In a move that signals Canada’s growing ambitions in the global artificial intelligence race, the federal government and telecommunications giant Telus have joined forces to build a sweeping network of AI data centres across British Columbia a project that officials say will anchor the country’s sovereign computing future.
The announcement, made in Vancouver by AI Minister Evan Solomon alongside Telus executives, centres on three facilities spread across B.C. that the telecom company describes as set to form “one of the world’s most powerful and sustainable AI infrastructure clusters.” It is the kind of language that would have sounded overblown just a few years ago. Today, as nations scramble to secure their own digital footing in an AI-dominated era, it reads more like a strategic imperative.
The plan calls for Telus to expand its existing data centre in Kamloops while simultaneously breaking ground on two brand-new facilities in Vancouver one in the eclectic Mount Pleasant neighbourhood and another in the heart of the city’s downtown core.
The Kamloops expansion and the Mount Pleasant site are expected to be operational later this year, with the downtown Vancouver facility following in 2029. Together, the three locations are designed to work in concert, pooling computational power to give Canadian researchers, startups, and enterprises a world-class domestic AI platform to build on.

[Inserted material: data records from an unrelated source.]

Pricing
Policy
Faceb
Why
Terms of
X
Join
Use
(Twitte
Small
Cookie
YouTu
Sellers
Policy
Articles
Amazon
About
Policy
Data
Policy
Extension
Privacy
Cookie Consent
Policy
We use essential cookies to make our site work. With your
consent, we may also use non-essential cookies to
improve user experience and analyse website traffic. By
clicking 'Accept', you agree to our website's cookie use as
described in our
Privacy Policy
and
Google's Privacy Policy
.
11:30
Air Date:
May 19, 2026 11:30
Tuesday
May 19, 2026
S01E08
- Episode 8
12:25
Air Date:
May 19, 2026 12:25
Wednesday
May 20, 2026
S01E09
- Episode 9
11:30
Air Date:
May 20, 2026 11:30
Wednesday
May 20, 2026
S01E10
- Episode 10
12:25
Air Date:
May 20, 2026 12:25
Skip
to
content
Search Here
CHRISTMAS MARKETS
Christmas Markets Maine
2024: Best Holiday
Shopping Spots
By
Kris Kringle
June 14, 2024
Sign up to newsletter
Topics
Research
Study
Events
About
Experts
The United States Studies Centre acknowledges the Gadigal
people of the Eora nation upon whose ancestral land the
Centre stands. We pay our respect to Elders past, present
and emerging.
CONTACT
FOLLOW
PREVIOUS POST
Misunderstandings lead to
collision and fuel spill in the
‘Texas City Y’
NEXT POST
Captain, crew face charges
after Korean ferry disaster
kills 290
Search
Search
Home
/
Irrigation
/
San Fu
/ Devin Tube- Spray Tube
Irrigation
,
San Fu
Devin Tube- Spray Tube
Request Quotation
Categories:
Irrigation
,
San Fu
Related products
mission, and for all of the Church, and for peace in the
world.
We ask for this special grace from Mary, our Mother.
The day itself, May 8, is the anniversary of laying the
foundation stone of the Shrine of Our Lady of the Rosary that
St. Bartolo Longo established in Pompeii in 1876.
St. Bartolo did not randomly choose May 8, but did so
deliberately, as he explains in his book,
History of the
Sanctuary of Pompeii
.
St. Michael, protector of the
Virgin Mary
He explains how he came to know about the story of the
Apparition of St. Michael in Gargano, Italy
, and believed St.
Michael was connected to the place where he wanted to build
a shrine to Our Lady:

The project falls under a broader federal initiative launched last year, aimed at identifying and scaling up large-scale sovereign data centres infrastructure that keeps critical AI workloads on Canadian soil rather than routing them through foreign servers. That distinction carries more weight than it might seem.
As AI systems are increasingly embedded into healthcare, finance, defence, and public services, the question of where data is processed and who controls the hardware running those models has become a matter of national interest. Countries that outsource their computing infrastructure, critics have long argued, are quietly ceding a degree of digital sovereignty along with it.
Canada’s answer, at least in part, is this: build it here.
Beyond raw computing power, the federal government says the project is designed to foster domestic innovation with both universities and private industry expected to benefit from access to the expanded infrastructure.
That emphasis on collaboration reflects an understanding that sovereign AI capability is not just about servers and cooling systems. It is about cultivating the researchers, engineers, and companies that will actually use that infrastructure to develop the next generation of AI applications.
For British Columbia, long positioned as one of Canada’s leading tech hubs, the project represents a significant vote of confidence and a concrete foundation for what officials hope will be a lasting competitive advantage in one of the defining technological contests of the coming decades.